──────── Input records
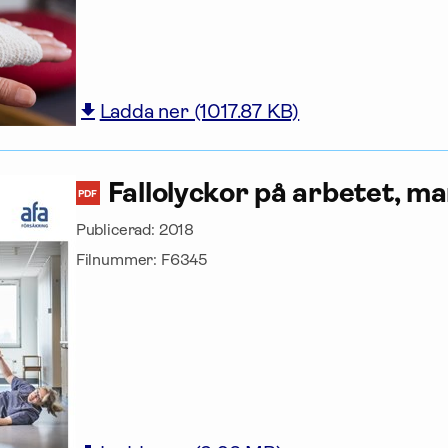
Ladda ner (1017.87 KB)
Fallolyckor på arbetet, m
PDF
Publicerad:
2018
Filnummer:
F6345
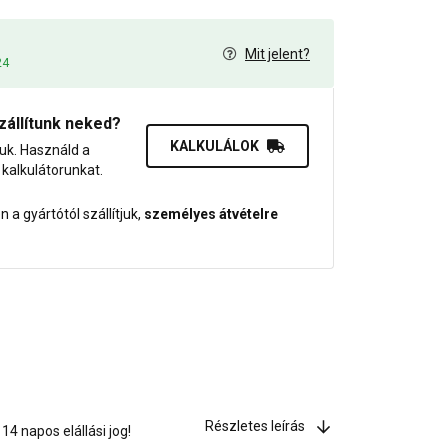
Mit jelent?
24
zállítunk neked?
KALKULÁLOK
juk. Használd a
dő kalkulátorunkat.
 a gyártótól szállítjuk,
személyes átvételre
Részletes leírás
4 napos elállási jog!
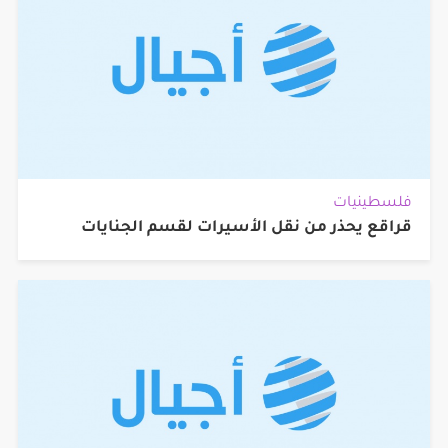
فلسطينيات
قراقع يحذر من نقل الأسيرات لقسم الجنايات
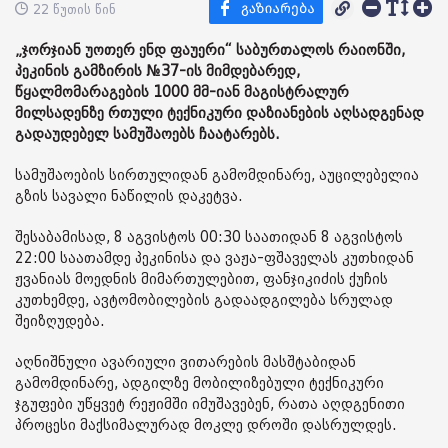
22 წუთის წინ
„ჯორჯიან უოთერ ენდ ფაუერი“ საბურთალოს რაიონში,
პეკინის გამზირის №37-ის მიმდებარედ,
წყალმომარაგების 1000 მმ-იან მაგისტრალურ
მილსადენზე რთული ტექნიკური დაზიანების აღსადგენად
გადაუდებელ სამუშაოებს ჩაატარებს.
სამუშაოების სირთულიდან გამომდინარე, აუცილებელია
გზის სავალი ნაწილის დაკეტვა.
შესაბამისად, 8 აგვისტოს 00:30 საათიდან 8 აგვისტოს
22:00 საათამდე პეკინისა და ვაჟა-ფშაველას კუთხიდან
ჟვანიას მოედნის მიმართულებით, ფანჯიკიძის ქუჩის
კუთხემდე, ავტომობილების გადაადგილება სრულად
შეიზღუდება.
აღნიშნული ავარიული ვითარების მასშტაბიდან
გამომდინარე, ადგილზე მობილიზებული ტექნიკური
ჯგუფები უწყვეტ რეჟიმში იმუშავებენ, რათა აღდგენითი
პროცესი მაქსიმალურად მოკლე დროში დასრულდეს.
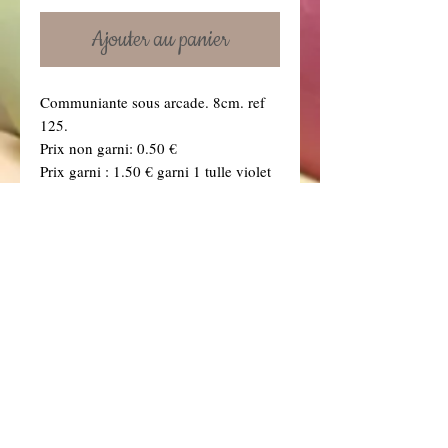
Ajouter au panier
Communiante sous arcade. 8cm. ref
125.
Prix non garni: 0.50 €
Prix garni : 1.50 € garni 1 tulle violet
(Si vous souhaitez une autre couleur
de tulle, précisez-le dans la boîte à
message ci dessous. Vous retrouverez
toutes nos couleurs de tulles dans la
rubrique "Dragées" .)
Details
Non Garni signifie le sujet seul (sans
tulle, sans dragées, sans ruban)
Le sujet garni sera agrémenté d'1 tulle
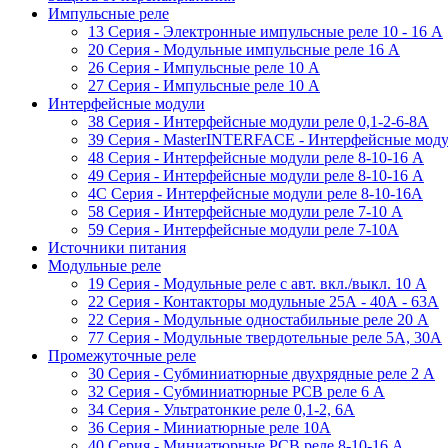
Импульсные реле
13 Серия - Электронные импульсные реле 10 - 16 A
20 Серия - Модульные импульсные реле 16 A
26 Серия - Импульсные реле 10 A
27 Серия - Импульсные реле 10 A
Интерфейсные модули
38 Cерия - Интерфейсные модули реле 0,1-2-6-8А
39 Cерия - MasterINTERFACE - Интерфейсные модул
48 Cерия - Интерфейсные модули реле 8-10-16 A
49 Серия - Интерфейсные модули реле 8-10-16 A
4C Серия - Интерфейсные модули реле 8-10-16А
58 Серия - Интерфейсные модули реле 7-10 A
59 Серия - Интерфейсные модули реле 7-10А
Источники питания
Модульные реле
19 Cерия - Модульные реле с авт. вкл./выкл. 10 A
22 Серия - Контакторы модульные 25А - 40А - 63А
22 Серия - Модульные одностабильные реле 20 A
77 Серия - Модульные твердотельные реле 5А, 30А
Промежуточные реле
30 Серия - Субминиатюрные двухрядные реле 2 A
32 Серия - Субминиатюрные PCB реле 6 A
34 Серия - Ультратонкие реле 0,1-2, 6A
36 Серия - Миниатюрные реле 10А
40 Серия - Миниатюрные PCB реле 8-10-16 A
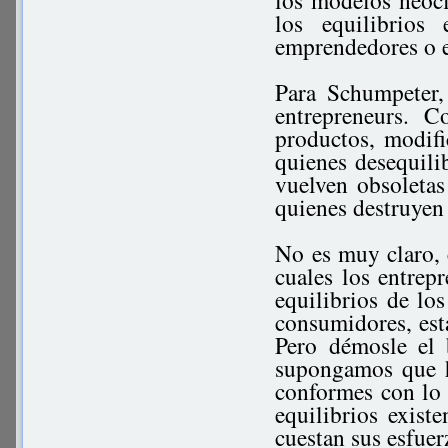
los modelos neoclá
los equilibrio
emprendedores o e
Para Schumpeter,
entrepreneurs. 
productos, modifi
quienes desequili
vuelven obsoletas
quienes destruyen 
No es muy claro, 
cuales los entrep
equilibrios de los
consumidores, est
Pero démosle el 
supongamos que h
conformes con lo 
equilibrios exist
cuestan sus esfuer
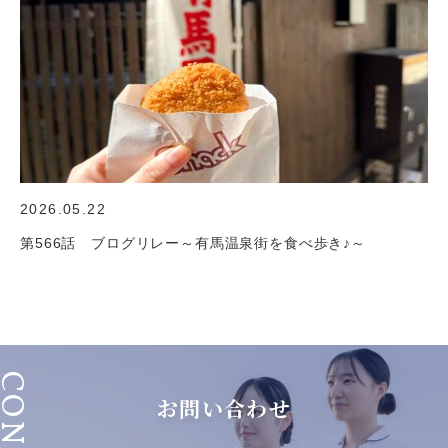
2026.05.22
第566話 ブログリレー～有馬温泉街を食べ歩き♪～
お問い合わせ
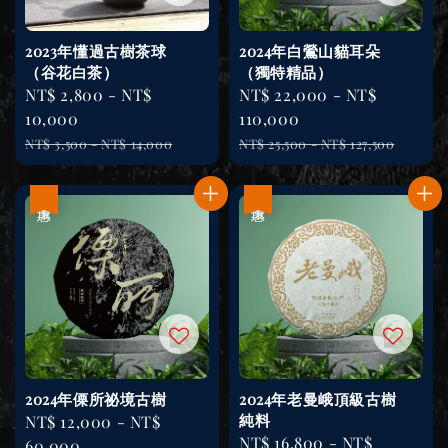
2023年懂過古樹茶球
2024年白鶯山貓耳朵
（谷花白茶）
（獨特精品）
Sale
NT$ 2,800
-
NT$
Sale
NT$ 22,000
-
NT$
price
10,000
price
110,000
Regular
Regular
NT$ 3,500
-
NT$ 14,000
NT$ 25,500
-
NT$ 127,500
price
price
優惠
優惠
2024年傈所祕境古樹
2024年老曼峨頂級古樹
純料
Sale
NT$ 12,000
-
NT$
Sale
NT$ 16,800
-
NT$
price
60,000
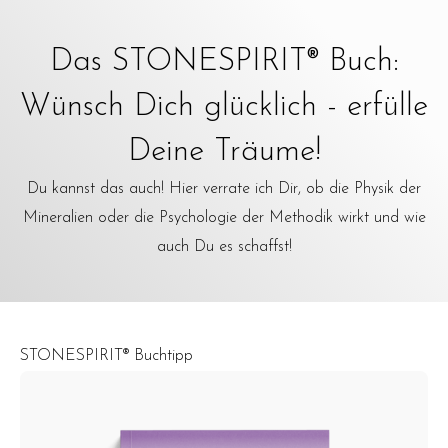
Das STONESPIRIT® Buch:
Wünsch Dich glücklich - erfülle
Deine Träume!
Du kannst das auch! Hier verrate ich Dir, ob die Physik der
Mineralien oder die Psychologie der Methodik wirkt und wie
auch Du es schaffst!
STONESPIRIT® Buchtipp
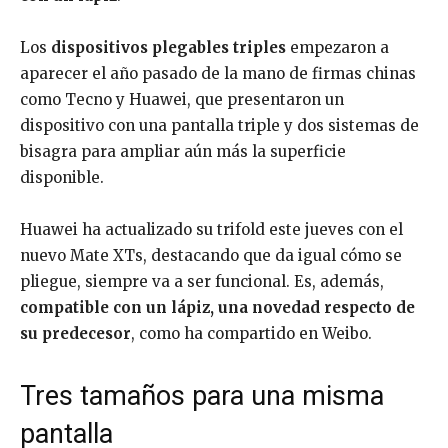
Los
dispositivos plegables triples
empezaron a
aparecer el año pasado de la mano de firmas chinas
como Tecno y Huawei, que presentaron un
dispositivo con una pantalla triple y dos sistemas de
bisagra para ampliar aún más la superficie
disponible.
Huawei ha actualizado su trifold este jueves con el
nuevo Mate XTs, destacando que da igual cómo se
pliegue, siempre va a ser funcional. Es, además,
compatible con un lápiz, una novedad respecto de
su predecesor
, como ha compartido en Weibo.
Tres tamaños para una misma
pantalla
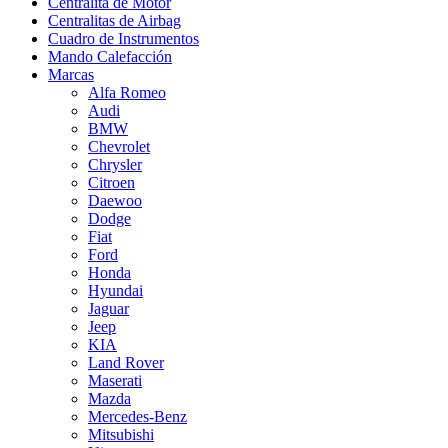
Centralita de Motor
Centralitas de Airbag
Cuadro de Instrumentos
Mando Calefacción
Marcas
Alfa Romeo
Audi
BMW
Chevrolet
Chrysler
Citroen
Daewoo
Dodge
Fiat
Ford
Honda
Hyundai
Jaguar
Jeep
KIA
Land Rover
Maserati
Mazda
Mercedes-Benz
Mitsubishi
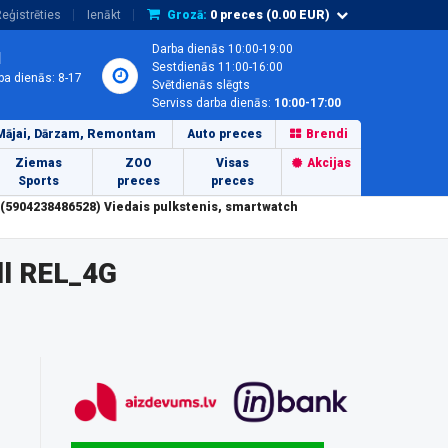
eģistrēties
Ienākt
Grozā:
0
preces (
0.00
EUR)
Darba dienās 10:00-19:00
1
Sestdienās 11:00-16:00
ba dienās: 8-17
Svētdienās slēgts
Serviss darba dienās:
10:00-17:00
Mājai, Dārzam, Remontam
Auto preces
Brendi
Ziemas
ZOO
Visas
Akcijas
Sports
preces
preces
K (5904238486528) Viedais pulkstenis, smartwatch
ll REL_4G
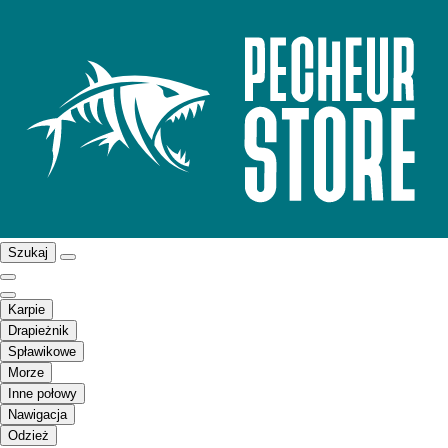
Szukaj
Karpie
Drapieżnik
Spławikowe
Morze
Inne połowy
Nawigacja
Odzież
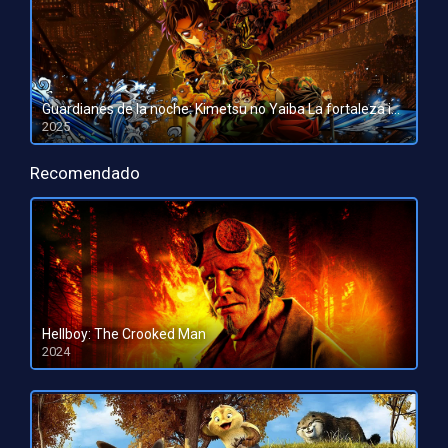
Guardianes de la noche: Kimetsu no Yaiba La fortaleza infinita
2025
HD 1080pHD 720p
Recomendado
Hellboy: The Crooked Man
2024
HD 1080pHD 720p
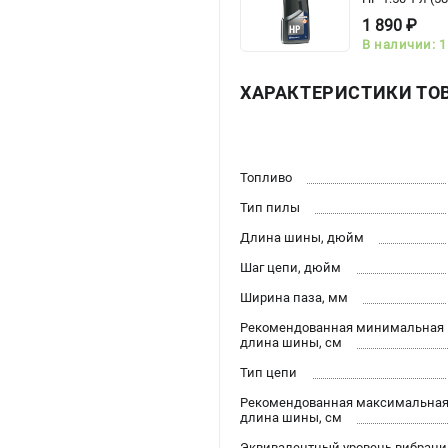
1 890 ₽
В наличии: 1
ХАРАКТЕРИСТИКИ ТО
Топливо
Тип пилы
Длина шины, дюйм
Шаг цепи, дюйм
Ширина паза, мм
Рекомендованная минимальная
длина шины, см
Тип цепи
Рекомендованная максимальна
длина шины, см
Эквивалентный уровень вибраци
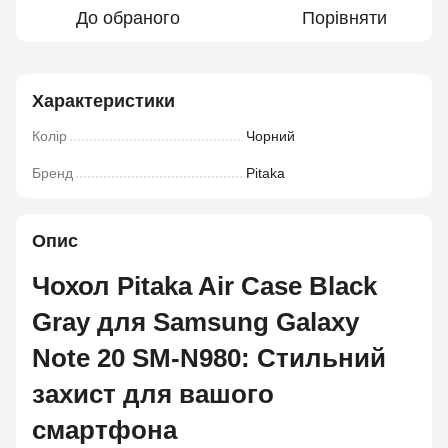
До обраного
Порівняти
Характеристики
Колір
Чорний
Бренд
Pitaka
Опис
Чохол Pitaka Air Case Black
Gray для Samsung Galaxy
Note 20 SM-N980: Стильний
захист для вашого
смартфона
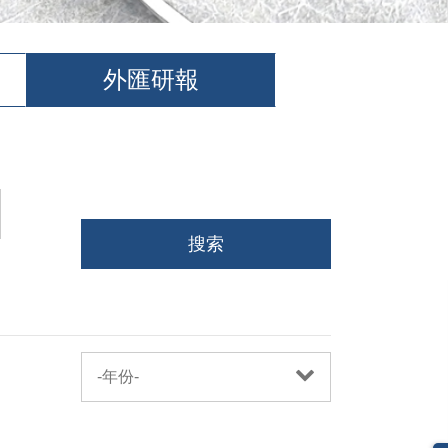
外匯研報
搜索
-年份-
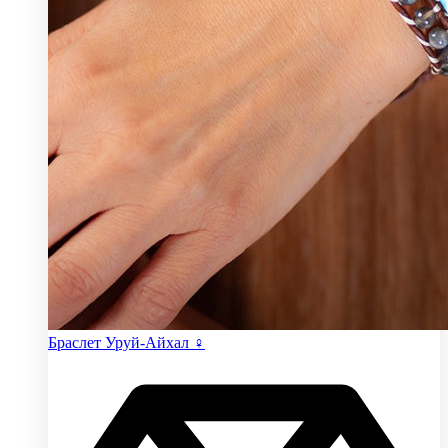
Браслет Уруй-Айхал ♀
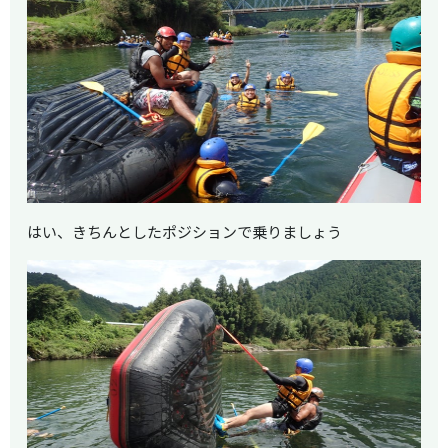
はい、きちんとしたポジションで乗りましょう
────────────────
= Description of the task =
Return a copy of each line in the records above that has "sujet" in it.

= Your response =
Non Garni signifie le sujet seul (sans
Le sujet garni sera agrémenté d'1 tulle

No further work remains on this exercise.